Prolonged and excessive sitting are common and potentially the cause of many chronic lower back and hip pain cases. With prolonged sitting, doctors and patients should be aware of the possibility of weak inhibited muscles and poor motor control. Many patients who sit for prolonged periods of time often develop certain muscular patterns, for example patients with lower-cross syndrome typically develop underactive gluteal and abdominal muscles as well as weak core muscles while at the same time patients develop chronic tightness in their hip flexors, hamstrings, and lower back para-spinal muscles. Consider the seated position where there is constant hip flexion. This can become a problem if a person remains in this position for a prolonged period of time, for example working a desk job, sitting for hours watching television, or our children sitting all day in the classroom. Muscles slowly adapt and over time prolonged hip flexion creates chronically tight hip flexor musculature which can affect the biomechanics of the joints and create lower back pain.
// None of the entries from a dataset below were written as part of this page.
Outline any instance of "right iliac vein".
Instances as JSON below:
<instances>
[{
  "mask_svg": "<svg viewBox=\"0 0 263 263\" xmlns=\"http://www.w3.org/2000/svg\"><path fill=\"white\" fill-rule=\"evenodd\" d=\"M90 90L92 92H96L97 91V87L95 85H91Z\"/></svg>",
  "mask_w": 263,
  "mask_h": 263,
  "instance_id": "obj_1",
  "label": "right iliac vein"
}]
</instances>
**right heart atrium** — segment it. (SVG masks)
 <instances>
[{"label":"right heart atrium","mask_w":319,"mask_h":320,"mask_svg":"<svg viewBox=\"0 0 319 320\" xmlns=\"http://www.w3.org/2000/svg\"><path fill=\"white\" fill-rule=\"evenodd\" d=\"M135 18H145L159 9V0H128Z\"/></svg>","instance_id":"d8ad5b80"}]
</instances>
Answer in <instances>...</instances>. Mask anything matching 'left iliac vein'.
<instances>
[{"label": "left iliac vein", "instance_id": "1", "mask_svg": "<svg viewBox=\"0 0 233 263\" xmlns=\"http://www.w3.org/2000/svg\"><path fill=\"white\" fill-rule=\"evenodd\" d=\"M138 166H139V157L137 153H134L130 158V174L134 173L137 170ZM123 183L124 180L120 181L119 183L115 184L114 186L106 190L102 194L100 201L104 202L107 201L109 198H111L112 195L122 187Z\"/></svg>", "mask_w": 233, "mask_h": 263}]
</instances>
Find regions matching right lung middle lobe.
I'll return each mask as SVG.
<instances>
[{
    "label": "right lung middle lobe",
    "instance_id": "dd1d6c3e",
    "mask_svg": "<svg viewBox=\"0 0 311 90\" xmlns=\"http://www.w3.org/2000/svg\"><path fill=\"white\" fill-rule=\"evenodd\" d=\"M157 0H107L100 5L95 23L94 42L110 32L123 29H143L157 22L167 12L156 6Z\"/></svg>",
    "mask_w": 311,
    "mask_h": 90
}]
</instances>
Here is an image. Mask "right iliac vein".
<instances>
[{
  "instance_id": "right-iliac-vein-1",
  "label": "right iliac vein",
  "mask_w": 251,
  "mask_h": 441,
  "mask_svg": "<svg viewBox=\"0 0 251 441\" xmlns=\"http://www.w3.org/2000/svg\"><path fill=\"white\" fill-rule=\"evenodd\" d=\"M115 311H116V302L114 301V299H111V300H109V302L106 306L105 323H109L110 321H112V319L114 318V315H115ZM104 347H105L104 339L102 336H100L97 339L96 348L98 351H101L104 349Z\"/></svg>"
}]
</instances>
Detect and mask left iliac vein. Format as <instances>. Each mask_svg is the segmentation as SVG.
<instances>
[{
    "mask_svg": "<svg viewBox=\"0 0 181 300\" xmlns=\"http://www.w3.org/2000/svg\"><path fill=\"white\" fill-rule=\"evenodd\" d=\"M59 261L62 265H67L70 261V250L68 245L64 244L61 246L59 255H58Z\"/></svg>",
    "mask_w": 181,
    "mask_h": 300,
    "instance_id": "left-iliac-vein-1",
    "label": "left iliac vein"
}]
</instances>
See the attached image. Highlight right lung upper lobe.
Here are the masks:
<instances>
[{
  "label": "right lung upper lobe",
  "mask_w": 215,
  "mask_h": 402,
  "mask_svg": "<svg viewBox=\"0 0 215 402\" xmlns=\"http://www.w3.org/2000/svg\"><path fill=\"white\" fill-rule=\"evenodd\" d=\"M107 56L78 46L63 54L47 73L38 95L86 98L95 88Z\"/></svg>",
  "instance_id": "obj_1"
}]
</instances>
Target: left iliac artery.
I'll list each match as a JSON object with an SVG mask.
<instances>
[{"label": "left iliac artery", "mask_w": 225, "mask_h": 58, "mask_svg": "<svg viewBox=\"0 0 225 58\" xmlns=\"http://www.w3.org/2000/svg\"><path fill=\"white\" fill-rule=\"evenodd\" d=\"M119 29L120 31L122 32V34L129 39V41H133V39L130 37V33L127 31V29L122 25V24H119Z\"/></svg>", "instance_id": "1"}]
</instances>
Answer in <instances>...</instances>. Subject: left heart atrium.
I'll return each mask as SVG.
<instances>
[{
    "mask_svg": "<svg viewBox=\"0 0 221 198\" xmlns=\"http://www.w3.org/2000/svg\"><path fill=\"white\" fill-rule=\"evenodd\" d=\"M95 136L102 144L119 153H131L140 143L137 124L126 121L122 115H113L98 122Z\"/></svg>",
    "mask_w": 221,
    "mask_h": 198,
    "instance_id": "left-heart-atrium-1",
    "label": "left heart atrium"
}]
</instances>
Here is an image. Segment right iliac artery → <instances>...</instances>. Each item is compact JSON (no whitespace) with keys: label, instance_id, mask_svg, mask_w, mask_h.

Too much sitting is bad for the back, however prolonged sitting with improper lumbar support is even worse. Prolonged slumped or flexed posture can create pressure and disruption of the disc between the vertebrae. This increased pressure can cause disc tears, bulges, and herniations. Over time the disc can become thinner, placing more pressure on the facet joints in the back, creating joint pain and muscle tightness, and setting up a vicious cycle of chronic lower back pain.

One simple recommendation is walking. Walking about 30 minutes each day can be very beneficial for the majority of patients. However, simply getting up and walking does not ensure good gluteal muscle activation and relief of lower back pain, but for the majority of patients it is helpful. Abnormal gait and other conditions also contribute to lower back pain and may have to be taken into consideration. If the pain is moderate to severe it is a good idea to consult with a medical professional and/or chiropractor. Stretches and lower back exercises may also provide some relief. Please do not attempt any positions, stretches, or exercises that cause moderate to severe pain and it is a good idea to consult a health care professional before starting any exercise routine. Less sitting and more walking are excellent ways to combat lower back pain and improve your overall quality of life.